Texte fourni |
----------------------------------------

16Le Dictionnaire de l’Académie Françoise de 1694, qui commençait aussi par « Privation, cessation de bruit », apportait une acception nouvelle : « on s’en sert aussi, soit pour marquer cessation de commerce de lettre entre personnes qui ont accoutumé de s’escrire, soit pour faire connoistre qu’un Autheur n’a rien dit de la matière dont on parle ». Et finissait sur passer sous silence.
17L’Encyclopédie ou Dictionnaire raisonné des sciences, des arts et des métiers, tome XV, M.DCC.LXV. dit SILENCE « terme relatif » et fait une typologie des silences, d’abord comme « l’opposé du bruit » : « On dit le silence des temples est auguste, le silence de la nuit est doux, le silence des forêts inspire une espèce d’horreur, le silence de la nature est grand, le silence des cloîtres est trompeur ». Puis le silence dans l’art oratoire : « Le silence fait le beau, le noble, le pathétique dans les pensées, parce qu’il est une image de la grandeur d’âme ». Puis celui qui « consiste à ne pas daigner parler sur un sujet ». Sur quoi une citation inexacte du passage de Montaigne que j’ai cité. Et ce qui est nouveau, c’est le silence de « la critique sacrée » : « se prend au figuré dans l’Écriture ; 1) pour la patience, le repos, la tranquillité », manger son pain in silentio ; « 2) désigne la retraite, la séparation du grand monde : Esther ne portoit pas ses beaux habits dans le temps de sa retraite ; in diebus silentii. 3) Il marque la ruine, Dominus silere nos fecit, Jérem. VIII, 14, c’est-à-dire, le seigneur nous a ruiné ». Mais curieusement le silence n’est là qu’en latin. Puis il y a un dieu du SILENCE : « Ammian Marcellin dit qu’on révéroit la divinité du silence, silentii numen colitur ». Enfin les silences en musique. L’article se terminait sur une reprise de l’art oratoire, du silence comme refus de parler, ou de répondre, ce qui en fait un silence parlant.

----------------------------------------

Données enregistrées |
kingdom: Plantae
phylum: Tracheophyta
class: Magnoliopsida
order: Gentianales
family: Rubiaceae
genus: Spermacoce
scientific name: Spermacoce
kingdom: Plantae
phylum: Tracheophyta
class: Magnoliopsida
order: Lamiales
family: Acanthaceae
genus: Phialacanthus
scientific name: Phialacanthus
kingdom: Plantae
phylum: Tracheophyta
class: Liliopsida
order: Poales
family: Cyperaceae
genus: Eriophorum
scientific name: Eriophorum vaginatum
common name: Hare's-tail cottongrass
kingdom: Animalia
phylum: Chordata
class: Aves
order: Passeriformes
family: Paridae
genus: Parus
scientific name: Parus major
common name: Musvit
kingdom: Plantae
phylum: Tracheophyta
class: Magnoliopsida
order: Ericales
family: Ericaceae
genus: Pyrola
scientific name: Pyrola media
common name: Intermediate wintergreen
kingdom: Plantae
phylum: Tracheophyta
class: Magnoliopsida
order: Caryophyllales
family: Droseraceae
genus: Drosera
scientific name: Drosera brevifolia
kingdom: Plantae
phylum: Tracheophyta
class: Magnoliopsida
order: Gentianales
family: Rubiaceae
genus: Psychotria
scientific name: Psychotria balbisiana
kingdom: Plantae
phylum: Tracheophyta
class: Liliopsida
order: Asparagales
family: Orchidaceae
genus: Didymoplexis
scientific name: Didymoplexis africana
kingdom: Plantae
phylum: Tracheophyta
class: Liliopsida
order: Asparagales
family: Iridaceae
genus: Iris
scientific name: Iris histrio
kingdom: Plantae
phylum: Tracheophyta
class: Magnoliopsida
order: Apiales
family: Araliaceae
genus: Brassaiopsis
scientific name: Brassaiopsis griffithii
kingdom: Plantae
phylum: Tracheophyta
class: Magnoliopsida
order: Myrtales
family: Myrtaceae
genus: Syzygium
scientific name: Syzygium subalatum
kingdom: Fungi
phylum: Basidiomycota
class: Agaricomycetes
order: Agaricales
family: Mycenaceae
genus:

----------------------------------------

Consignes de l'exercice |
1. Recopiez le passage du texte fourni qui commence par « 16Le Dictionnaire de » et se termine par « passer sous silence. », en substituant « gens » à « personnes ».
2. Répondez aux questions suivantes d'après le texte fourni.
(a) De quelle année date le Dictionnaire de l'Académie Françoise dont il est question ?
(b) D'après l'Encyclopédie, qu'inspire le silence des forêts ?
(c) Selon l'Encyclopédie, quel auteur dit qu'on révérait la divinité du silence ?
Les entrées proviennent d'une autre source que le texte fourni.

Liste des réponses |
1.
16Le Dictionnaire de l’Académie Françoise de 1694, qui commençait aussi par « Privation, cessation de bruit », apportait une acception nouvelle : « on s’en sert aussi, soit pour marquer cessation de commerce de lettre entre gens qui ont accoutumé de s’escrire, soit pour faire connoistre qu’un Autheur n’a rien dit de la matière dont on parle ». Et finissait sur passer sous silence.

2.
(a) De 1694.
(b) Une espèce d'horreur.
(c) Ammian Marcellin.